Small Molecule Structural Elucidation by TAP Fragmentation using a Hybrid Quadrupole/Travelling Wave Ion Mobility/oa-TOF Mass Spectrometer

John Shockcor, Jose Castro-Perez and Kate Yu

Waters Corporation, 34 Maple Street, Milford, MA, USA

Ion mobility mass spectrometry (IMS) allows separation of ionic species as they drift through a gas phase under the influence of an electric field. The rate of an ion drift depends on the mass of the ion, its particular charge state and the average cross-section of the ion. It is possible to separate ions with the same nominal mass if they have different charge states or different interaction cross-sections.
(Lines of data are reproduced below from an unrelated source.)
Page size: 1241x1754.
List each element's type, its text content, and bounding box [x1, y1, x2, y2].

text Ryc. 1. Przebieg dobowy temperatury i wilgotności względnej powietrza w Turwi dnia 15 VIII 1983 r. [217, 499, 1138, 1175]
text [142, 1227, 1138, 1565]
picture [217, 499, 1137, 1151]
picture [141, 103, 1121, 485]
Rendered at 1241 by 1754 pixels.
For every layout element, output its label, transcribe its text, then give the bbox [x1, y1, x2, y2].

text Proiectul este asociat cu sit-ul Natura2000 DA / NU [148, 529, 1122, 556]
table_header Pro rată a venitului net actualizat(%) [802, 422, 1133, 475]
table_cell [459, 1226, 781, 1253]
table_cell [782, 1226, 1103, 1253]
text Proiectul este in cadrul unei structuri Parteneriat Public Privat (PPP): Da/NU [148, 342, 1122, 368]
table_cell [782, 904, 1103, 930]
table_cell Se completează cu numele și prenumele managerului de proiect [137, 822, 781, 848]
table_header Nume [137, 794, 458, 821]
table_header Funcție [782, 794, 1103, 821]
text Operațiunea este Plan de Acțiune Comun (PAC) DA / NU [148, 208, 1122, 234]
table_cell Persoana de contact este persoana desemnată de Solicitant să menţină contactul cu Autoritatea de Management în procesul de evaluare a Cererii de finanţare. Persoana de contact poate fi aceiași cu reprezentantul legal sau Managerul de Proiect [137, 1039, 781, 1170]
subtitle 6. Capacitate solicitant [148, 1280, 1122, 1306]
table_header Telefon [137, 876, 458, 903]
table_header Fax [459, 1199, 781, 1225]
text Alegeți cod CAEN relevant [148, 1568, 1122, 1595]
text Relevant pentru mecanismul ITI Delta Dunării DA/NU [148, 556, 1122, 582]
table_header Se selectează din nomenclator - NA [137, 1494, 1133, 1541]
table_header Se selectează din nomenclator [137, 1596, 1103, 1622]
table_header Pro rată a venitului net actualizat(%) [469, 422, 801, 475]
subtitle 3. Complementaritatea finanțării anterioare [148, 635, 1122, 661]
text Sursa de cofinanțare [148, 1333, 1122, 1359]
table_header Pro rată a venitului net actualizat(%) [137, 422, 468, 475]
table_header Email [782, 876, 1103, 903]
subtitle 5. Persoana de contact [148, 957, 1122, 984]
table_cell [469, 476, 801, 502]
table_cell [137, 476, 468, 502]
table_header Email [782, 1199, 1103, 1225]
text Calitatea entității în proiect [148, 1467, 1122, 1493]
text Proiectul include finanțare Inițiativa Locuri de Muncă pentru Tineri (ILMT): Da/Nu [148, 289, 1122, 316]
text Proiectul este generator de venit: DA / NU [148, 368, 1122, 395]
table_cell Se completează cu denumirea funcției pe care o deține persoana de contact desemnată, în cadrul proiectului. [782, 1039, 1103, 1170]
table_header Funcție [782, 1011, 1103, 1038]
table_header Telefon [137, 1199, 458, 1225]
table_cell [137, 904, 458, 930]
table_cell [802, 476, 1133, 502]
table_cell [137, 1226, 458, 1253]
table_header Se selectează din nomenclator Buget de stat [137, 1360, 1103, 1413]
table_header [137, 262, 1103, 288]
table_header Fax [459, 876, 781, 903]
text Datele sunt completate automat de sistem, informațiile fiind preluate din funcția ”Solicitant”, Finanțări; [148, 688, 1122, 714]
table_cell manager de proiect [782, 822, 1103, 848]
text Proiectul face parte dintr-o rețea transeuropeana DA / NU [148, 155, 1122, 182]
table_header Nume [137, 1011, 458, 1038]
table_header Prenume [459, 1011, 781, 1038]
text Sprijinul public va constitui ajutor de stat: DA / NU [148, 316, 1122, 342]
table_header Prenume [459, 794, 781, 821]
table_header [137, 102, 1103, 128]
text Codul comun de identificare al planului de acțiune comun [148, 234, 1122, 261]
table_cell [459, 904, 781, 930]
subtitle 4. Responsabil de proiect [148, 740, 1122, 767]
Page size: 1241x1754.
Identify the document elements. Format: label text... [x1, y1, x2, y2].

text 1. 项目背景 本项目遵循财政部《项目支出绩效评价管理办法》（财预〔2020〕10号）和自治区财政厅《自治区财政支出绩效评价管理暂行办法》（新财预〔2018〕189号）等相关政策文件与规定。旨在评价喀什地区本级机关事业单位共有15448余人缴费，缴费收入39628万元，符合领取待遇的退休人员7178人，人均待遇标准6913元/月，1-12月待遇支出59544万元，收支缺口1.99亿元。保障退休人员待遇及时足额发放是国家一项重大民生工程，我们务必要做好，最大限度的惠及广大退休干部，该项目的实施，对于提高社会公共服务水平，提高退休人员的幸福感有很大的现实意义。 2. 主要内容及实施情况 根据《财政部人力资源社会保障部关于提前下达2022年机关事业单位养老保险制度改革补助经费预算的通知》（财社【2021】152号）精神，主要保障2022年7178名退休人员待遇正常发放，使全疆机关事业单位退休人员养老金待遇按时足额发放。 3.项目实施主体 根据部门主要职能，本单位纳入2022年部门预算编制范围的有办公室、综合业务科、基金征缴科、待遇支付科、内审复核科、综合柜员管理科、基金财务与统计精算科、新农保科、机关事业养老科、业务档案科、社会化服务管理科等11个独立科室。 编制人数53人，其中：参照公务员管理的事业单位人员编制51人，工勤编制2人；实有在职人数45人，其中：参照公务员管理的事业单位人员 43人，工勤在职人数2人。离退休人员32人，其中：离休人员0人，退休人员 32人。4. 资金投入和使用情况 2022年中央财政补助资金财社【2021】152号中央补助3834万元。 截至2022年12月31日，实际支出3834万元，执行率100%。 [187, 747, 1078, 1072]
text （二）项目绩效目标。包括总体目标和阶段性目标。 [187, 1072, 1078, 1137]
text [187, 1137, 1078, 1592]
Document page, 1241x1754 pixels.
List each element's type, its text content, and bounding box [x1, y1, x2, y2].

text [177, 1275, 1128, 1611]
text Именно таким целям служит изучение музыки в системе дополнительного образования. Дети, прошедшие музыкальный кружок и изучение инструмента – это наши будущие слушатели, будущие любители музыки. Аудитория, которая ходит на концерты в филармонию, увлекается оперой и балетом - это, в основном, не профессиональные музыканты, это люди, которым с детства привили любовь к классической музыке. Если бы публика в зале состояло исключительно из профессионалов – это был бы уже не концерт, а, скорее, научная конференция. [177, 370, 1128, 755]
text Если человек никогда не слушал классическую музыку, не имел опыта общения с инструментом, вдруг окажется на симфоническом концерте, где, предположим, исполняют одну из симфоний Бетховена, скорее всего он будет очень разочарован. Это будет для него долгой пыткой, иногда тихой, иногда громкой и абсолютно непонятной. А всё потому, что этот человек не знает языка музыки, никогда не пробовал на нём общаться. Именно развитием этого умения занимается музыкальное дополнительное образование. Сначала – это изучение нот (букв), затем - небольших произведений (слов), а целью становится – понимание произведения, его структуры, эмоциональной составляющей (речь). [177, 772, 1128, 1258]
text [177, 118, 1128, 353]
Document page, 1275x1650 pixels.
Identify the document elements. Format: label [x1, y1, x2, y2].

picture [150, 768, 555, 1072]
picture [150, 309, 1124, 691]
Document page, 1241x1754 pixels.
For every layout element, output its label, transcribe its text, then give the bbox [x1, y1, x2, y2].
In the hybrid quadrupole/Travelling Wave IM/oa-TOF instrument, the instrument was configured with three T-wave devices in sequence. The second T-wave functions as an ion mobility drift tube, the pre-IMS T-wave traps ions, and the post-IMS T-wave transfers the ions after they are separated from drift tube. An interesting consequence of this configuration is that the pre-IMS T-wave and post-IMS T-wave can function as two separate collision cells and produce fragment ions independently. The fragment ions produced in the trap T-wave (pre-IMS) can be separated basis on their charge states and their size as they move through the IMS. These ions separated by their different drift times can then be further fragmented in the transfer T-wave (post-IMS). As a result, the fragment ions generated in transfer T-wave are drift time aligned with their respective precursor ions resulting in Time Aligned Parallel fragmentation (TAP) pattern. If a single precursor ion is selected in the quadrupole stage prior to the Tri-Wave , this TAP fragmentation pattern is in effect offering some very selective MS3 information for the compound of interest. When these fragmentation results are combined with a structure elucidation software tools such as MassFragment™, structure confirmations for small molecule unknowns or hits from a database are greatly simplified.

In this work, we have chosen some small molecules to evaluate the applicability of the TAP fragmentation. Molecules from different chemical classes were used so that the TAP fragmentation could be generated and evaluated in ESI+ mode and in ESI- modes. Examples chosen include natural product extracts such as Ginsenosides; and several phospholipids. The TAP fragmentation patterns of these compounds were analyzed with the Mass Fragment™ software tool providing a rapid confirmation of the proposed structures. In addition, the reproducibility of the drift times of the compounds were studied during the course of the experiments.